Check out the Prius Wikipedia page and visit some of the 'Enthusiast sites' listed. Ask one of those sites and you'll probably find true Prius Motorheads who know every little detail about the car and can give you really good advice. I just got a Scion and spent last nite reading some Scion forums and learned loads about my car. The people on these enthusiast sites will have taken their Prius apart and put it back together and hacked the car during the process, and they probably know more about it than the dealer.
posted by zengargoyle at 11:29 PM on January 11, 2007


It really doesn't matter whether she went uphill or downhill. The braking force is a constant value determined only by how hard the parking brake was applied (neglecting possible brake fade). The distance she went determines the total heat energy generated and the speed she went determines the rate of heating and how hot the brakes get.

So the only three factors of importance are how hard the brake was applied, how far she drove, and how fast she drove. I'm guessing that the brake wasn't applied very hard or she would have really noticed a problem trying to drive up hill.

If you hear some squeaking when brakes are applied, they may have been glazed by the heat. A repair shop can quickly fix this by removing the brake shoes and roughing up the surface with some emery cloth.
posted by JackFlash at 2:05 AM on January 12, 2007


There is nothing to worry about.

To quote Mitch Hedberg:
I rent a lot of cars, but I don't always know everything about them. So a lot of times, I drive for like ten miles with the emergency brake on. That doesn't say a lot for me, but it really doesn't say a lot for the emergency brake. It's really not an emergency brake, it's an emergency "make the car smell funny" lever.
posted by Tacos Are Pretty Great at 7:14 AM on January 12, 2007


Also check out this AskMe for more answers.
posted by TedW at 7:16 AM on January 12, 2007


Just wanted to add that once in high school my youth group drove in a few 15-passenger vans out to Colorado (from Detroit). One of the group leaders was leading the pack and all of us behind her van were sniffing the air saying "Wow, this is some fresh mountain air, huh?" When she finally stopped because the tires started smoking, we realized she had been driving uphill with her parking brake on for a good 15 miles.
We made it there and back with no problems, but, if I recall correctly, we did take it in to a shop to make sure. If we did, there wasn't much damage because we were never without all of our vehicles.
Good luck!
posted by slyboots421 at 8:34 AM on January 12, 2007


If it's not stick-shift, you really have no reason to use a parking brake anyway.

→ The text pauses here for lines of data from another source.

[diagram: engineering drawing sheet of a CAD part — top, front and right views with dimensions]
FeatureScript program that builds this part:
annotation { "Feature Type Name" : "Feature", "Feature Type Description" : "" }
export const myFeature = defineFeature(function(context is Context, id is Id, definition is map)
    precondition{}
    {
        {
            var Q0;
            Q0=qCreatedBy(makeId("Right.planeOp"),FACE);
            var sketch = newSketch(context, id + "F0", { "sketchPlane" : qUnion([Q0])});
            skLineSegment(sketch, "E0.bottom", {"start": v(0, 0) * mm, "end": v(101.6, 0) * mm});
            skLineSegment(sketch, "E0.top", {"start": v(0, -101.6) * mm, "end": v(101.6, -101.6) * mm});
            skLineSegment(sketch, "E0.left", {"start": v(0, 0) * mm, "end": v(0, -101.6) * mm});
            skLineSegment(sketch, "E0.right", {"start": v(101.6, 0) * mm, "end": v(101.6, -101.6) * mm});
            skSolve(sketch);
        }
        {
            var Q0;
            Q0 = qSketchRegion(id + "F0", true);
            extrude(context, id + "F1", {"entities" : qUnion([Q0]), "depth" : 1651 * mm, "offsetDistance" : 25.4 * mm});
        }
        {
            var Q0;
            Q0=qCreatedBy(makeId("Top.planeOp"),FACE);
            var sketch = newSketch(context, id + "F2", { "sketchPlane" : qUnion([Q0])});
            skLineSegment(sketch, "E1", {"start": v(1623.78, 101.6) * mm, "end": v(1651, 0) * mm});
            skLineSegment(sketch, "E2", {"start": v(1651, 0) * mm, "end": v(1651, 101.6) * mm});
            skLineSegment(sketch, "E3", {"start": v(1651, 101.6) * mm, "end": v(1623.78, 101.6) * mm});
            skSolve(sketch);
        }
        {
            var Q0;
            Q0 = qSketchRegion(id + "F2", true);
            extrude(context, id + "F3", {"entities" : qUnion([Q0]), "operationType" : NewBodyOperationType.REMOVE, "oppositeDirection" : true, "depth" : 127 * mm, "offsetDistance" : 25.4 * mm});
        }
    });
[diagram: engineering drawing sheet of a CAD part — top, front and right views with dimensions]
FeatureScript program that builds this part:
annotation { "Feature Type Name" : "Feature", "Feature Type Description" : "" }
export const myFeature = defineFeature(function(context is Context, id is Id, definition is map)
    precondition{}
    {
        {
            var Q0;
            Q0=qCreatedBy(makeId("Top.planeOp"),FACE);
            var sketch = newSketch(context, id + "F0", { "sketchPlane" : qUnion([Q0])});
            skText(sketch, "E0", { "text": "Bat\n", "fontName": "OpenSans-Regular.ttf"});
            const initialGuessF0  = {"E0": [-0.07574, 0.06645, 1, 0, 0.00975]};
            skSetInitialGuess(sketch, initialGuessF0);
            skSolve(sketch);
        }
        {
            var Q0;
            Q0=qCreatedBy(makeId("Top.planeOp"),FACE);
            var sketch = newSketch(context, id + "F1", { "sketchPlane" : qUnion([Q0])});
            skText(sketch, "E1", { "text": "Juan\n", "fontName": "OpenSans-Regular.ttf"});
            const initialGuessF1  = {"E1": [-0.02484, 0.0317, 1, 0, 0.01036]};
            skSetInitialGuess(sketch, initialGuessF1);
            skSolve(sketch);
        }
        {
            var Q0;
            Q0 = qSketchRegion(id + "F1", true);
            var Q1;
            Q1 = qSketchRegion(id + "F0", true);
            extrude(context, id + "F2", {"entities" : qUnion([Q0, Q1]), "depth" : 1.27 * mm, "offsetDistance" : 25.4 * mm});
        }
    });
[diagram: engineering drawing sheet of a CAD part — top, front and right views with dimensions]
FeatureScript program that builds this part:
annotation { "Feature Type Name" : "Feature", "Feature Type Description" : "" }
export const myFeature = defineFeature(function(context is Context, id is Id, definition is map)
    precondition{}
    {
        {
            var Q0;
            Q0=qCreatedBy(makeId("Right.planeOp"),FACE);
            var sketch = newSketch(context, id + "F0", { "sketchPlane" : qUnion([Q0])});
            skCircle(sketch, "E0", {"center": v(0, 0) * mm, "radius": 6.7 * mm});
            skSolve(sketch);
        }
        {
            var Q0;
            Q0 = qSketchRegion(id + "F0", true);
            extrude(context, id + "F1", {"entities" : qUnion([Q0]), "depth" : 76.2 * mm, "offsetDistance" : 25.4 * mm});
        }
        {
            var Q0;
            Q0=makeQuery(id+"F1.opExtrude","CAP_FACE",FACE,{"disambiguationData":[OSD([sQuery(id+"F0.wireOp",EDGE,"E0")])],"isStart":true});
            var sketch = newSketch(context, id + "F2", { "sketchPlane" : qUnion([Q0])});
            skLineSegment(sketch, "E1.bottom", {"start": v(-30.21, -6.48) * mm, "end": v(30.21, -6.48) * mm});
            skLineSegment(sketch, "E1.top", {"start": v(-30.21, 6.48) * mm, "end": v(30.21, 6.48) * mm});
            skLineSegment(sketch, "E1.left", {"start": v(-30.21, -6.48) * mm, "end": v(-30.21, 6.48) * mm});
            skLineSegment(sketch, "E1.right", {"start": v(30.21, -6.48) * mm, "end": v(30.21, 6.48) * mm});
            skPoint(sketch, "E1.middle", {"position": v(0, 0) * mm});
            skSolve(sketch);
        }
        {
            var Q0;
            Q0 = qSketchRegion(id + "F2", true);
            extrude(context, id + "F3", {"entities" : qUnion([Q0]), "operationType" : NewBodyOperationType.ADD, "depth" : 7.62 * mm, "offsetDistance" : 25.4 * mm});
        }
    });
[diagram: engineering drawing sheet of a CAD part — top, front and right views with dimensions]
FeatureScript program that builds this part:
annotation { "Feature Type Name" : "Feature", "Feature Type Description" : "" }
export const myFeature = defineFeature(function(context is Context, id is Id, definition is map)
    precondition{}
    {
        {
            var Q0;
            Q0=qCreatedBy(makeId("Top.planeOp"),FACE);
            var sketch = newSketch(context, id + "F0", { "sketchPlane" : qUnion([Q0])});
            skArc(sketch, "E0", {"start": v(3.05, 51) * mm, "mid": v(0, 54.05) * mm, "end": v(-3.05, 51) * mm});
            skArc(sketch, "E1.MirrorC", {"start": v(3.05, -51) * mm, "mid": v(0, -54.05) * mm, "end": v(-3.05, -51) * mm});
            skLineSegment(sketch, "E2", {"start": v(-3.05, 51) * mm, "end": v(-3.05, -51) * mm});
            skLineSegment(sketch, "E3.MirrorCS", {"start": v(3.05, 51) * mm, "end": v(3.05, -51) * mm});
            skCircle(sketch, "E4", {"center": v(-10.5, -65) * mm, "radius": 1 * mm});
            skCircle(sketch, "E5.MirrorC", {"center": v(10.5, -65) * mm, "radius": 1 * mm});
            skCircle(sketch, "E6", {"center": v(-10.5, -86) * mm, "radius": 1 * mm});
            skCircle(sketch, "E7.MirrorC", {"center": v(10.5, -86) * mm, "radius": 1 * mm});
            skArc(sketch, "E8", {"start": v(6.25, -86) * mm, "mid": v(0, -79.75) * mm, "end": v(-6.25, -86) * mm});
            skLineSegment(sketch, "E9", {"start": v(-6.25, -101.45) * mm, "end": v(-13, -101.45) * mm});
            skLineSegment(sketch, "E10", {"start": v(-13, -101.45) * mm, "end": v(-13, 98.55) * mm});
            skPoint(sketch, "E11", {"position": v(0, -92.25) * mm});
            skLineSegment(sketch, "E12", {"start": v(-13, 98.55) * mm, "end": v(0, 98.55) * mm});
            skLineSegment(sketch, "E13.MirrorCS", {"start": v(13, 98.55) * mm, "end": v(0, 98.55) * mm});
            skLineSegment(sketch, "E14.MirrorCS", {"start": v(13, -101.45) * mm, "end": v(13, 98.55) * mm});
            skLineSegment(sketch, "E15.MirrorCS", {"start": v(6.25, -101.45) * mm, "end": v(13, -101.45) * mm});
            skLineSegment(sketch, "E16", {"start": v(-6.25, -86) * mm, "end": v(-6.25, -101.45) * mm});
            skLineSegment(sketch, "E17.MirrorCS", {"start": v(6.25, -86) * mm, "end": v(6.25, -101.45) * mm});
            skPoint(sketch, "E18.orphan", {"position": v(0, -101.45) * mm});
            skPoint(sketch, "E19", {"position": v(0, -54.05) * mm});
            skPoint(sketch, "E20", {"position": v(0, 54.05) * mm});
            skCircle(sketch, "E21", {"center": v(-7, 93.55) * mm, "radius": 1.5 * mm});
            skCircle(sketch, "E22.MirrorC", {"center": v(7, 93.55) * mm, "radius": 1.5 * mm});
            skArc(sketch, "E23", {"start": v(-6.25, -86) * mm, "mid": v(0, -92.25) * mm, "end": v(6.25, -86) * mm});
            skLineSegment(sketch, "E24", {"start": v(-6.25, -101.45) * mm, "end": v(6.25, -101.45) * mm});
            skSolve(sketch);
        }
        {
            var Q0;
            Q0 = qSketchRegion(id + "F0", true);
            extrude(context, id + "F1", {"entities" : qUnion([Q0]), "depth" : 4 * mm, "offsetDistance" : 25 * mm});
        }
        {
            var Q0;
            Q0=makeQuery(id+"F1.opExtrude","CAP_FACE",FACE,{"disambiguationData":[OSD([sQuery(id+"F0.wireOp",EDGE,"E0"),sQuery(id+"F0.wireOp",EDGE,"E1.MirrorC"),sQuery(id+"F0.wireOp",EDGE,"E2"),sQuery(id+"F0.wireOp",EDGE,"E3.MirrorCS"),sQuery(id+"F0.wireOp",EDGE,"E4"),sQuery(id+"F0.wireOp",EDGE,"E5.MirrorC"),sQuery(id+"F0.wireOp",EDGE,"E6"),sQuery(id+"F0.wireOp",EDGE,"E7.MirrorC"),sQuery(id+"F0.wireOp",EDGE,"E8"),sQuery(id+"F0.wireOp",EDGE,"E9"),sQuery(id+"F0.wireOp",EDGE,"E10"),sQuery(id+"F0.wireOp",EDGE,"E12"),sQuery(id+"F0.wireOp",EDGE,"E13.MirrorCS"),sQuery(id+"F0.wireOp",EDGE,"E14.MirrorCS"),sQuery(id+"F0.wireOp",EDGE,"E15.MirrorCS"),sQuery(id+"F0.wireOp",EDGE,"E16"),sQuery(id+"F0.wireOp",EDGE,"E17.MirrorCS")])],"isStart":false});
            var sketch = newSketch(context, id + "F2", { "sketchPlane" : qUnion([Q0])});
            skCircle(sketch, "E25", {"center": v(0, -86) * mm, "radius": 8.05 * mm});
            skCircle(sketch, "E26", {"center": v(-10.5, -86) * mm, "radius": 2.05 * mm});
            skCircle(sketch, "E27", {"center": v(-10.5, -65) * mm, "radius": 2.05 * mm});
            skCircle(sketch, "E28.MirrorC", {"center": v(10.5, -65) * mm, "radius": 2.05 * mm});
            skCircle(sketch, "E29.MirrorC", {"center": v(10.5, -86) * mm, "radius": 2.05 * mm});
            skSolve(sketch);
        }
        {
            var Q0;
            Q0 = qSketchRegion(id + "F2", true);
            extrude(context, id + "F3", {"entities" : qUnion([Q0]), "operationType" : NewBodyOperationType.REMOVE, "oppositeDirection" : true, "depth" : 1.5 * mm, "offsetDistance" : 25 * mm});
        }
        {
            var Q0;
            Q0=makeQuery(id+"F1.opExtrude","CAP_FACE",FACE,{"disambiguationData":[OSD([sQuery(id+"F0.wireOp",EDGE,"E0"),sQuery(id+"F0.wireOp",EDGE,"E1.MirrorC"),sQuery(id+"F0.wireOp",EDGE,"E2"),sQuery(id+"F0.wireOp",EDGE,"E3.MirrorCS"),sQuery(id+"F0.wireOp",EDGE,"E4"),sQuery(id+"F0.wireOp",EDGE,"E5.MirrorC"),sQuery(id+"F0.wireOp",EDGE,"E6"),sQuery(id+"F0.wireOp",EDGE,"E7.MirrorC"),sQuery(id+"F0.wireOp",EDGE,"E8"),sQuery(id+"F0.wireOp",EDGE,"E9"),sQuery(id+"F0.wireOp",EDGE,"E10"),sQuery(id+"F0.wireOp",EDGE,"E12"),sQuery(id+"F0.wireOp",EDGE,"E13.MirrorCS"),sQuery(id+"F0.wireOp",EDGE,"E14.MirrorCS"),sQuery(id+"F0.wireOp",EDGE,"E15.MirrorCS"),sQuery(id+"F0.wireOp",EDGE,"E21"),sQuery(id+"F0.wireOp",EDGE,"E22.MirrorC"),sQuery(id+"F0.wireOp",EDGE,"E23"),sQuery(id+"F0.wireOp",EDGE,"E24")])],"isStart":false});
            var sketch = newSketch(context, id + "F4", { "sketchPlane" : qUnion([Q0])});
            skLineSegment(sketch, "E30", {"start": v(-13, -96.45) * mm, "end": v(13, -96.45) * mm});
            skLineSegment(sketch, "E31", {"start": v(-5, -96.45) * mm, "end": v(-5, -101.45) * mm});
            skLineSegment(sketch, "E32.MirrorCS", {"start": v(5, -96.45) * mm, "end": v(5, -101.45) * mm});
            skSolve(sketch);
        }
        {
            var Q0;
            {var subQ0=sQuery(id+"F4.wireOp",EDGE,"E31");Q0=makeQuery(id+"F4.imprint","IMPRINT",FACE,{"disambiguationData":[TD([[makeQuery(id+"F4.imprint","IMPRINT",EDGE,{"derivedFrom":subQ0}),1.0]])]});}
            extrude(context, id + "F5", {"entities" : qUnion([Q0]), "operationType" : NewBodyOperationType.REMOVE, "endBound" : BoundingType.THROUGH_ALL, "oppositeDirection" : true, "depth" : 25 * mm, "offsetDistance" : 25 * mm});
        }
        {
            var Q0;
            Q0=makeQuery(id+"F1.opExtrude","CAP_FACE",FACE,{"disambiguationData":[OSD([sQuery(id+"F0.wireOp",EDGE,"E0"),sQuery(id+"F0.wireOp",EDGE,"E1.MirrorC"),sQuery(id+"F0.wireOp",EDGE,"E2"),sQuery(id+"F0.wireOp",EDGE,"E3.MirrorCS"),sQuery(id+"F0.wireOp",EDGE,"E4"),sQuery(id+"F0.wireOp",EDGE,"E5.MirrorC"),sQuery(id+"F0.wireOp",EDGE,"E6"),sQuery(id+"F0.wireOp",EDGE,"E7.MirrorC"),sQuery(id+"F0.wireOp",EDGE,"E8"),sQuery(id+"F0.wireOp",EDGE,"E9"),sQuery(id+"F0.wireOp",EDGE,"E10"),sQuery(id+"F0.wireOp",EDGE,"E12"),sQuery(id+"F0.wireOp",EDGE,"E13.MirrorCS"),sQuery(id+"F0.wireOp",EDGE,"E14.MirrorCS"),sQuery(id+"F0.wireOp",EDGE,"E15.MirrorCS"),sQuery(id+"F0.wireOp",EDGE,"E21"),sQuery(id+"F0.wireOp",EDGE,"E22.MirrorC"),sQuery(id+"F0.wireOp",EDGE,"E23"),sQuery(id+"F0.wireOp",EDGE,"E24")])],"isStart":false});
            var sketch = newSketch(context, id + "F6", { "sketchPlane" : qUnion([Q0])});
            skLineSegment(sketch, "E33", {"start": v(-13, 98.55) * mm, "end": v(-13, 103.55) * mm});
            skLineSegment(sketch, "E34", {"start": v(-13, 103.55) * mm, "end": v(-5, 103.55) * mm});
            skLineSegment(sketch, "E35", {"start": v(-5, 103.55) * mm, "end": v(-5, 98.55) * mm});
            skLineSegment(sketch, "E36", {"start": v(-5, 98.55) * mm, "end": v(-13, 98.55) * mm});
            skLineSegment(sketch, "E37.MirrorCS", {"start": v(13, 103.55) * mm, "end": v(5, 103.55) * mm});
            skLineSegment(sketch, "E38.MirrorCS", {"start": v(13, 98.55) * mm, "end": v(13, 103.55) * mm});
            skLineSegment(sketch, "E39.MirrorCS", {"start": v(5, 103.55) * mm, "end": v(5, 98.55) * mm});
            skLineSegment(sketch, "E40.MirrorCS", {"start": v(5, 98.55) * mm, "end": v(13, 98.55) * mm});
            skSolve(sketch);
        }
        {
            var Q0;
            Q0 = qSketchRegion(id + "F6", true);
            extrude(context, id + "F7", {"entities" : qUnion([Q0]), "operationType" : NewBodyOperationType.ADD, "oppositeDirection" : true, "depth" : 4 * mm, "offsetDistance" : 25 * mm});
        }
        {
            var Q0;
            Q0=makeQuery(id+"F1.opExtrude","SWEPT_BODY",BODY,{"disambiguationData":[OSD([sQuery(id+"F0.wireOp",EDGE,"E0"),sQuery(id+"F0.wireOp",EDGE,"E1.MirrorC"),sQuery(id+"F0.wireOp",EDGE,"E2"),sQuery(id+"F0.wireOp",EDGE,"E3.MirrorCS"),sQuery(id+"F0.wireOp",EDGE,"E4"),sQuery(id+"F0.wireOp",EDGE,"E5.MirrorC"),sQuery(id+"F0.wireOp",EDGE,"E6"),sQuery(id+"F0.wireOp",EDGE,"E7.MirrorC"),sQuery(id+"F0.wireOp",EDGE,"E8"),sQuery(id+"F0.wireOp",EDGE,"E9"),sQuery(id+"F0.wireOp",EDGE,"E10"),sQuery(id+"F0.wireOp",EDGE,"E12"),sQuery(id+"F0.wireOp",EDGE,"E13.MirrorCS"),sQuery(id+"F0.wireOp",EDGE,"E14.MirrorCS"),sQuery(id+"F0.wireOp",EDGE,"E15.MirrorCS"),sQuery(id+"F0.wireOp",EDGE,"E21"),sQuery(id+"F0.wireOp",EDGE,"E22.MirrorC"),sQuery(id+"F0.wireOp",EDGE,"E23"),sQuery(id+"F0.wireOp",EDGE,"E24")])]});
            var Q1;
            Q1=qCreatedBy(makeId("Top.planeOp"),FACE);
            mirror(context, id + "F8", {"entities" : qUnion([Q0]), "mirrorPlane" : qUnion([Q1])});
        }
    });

Just a thought.
posted by owl at 9:00 AM on January 12, 2007


If it's not stick-shift, you really have no reason to use a parking brake anyway.

Very not true for a variety of reasons. Keep using your brake.
posted by phearlez at 9:27 AM on January 12, 2007


Pretty much the only essential time to use a parking break is if you're on a very steep hill. You could use it occasionally to keep it in working order (i.e. from atrophying) but in most situations like level parking or even parking on an average incline, the parking break is not necessary.